All the prediction models described in the present study were developed in Asia populations, most of which were from Japan. However, all had shown moderate sensitivity. What was more, previous study had found a lower sensitivity in an American population [26]. Due to an unknown origin of KD, we speculated a prediction model combined clinical, laboratory characteristics, with biomarkers or other specific indicators might have a better performance.

It should be noted that a total of 505 patients were diagnosed with KD in 2015 and 2016, which were almost half of those diagnosed between 2006 and 2014 [9]. In 2014, the Chinese government introduced the second child policy, leading to a dramatic increase in the number of children aged under 2 years in recent years. Thus, it was not surprising that the number of KD patients were increasing rapidly.

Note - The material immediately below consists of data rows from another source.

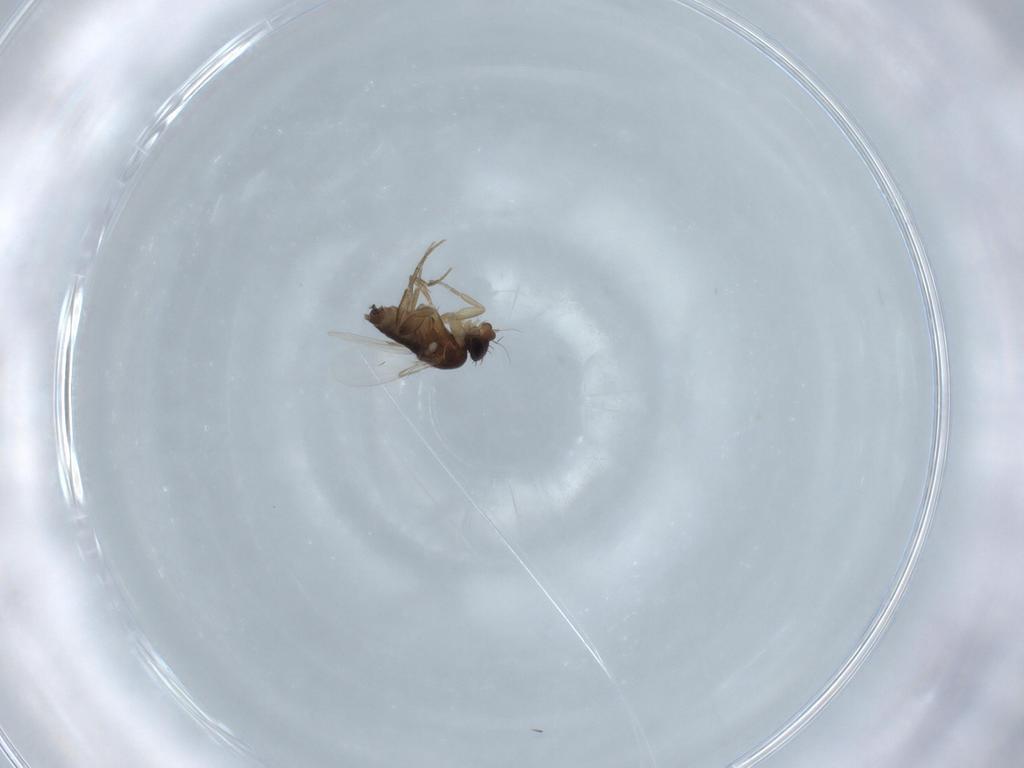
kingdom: Animalia
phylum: Arthropoda
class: Insecta
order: Diptera
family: Phoridae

This study had some limitations. First, part of the study was retrospective and the missing data might lead to selection bias. Second, we did not conduct stringent validation by using an independent KD cohort from other institutions in this area, although most KD patients were diagnosed and treated in our hospital. Third, we didn’t evaluate the efficacy of other models such as Tremoulet prediction model for the inconvenience to get such variables. Further large-scaled studies were warranted to further verify the efficacy of the prediction models and moreover, to develop a more efficient prediction model suited for this area.

Conclusion

Our prediction model had a powerful predictive value in this area, followed by Kobayashi model while all the other prediction models had less excellent performances than ours. The prediction model could help identify IVIG resistance in clinical work.